▶ **EXERCISE DETAILS**: Rewrite the material below, changing "Deportes" to "Viajes" and keeping every other part the same.

==== DATA TO EXAMINE ====

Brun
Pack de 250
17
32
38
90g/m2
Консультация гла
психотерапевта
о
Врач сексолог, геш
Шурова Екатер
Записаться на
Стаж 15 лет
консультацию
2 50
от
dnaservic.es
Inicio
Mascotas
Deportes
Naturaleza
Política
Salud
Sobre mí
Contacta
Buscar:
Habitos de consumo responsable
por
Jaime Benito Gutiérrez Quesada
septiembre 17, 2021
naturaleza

====

▶ **RESULT**:
Brun
Pack de 250
17
32
38
90g/m2
Консультация гла
психотерапевта
о
Врач сексолог, геш
Шурова Екатер
Записаться на
Стаж 15 лет
консультацию
2 50
от
dnaservic.es
Inicio
Mascotas
Viajes
Naturaleza
Política
Salud
Sobre mí
Contacta
Buscar:
Habitos de consumo responsable
por
Jaime Benito Gutiérrez Quesada
septiembre 17, 2021
naturaleza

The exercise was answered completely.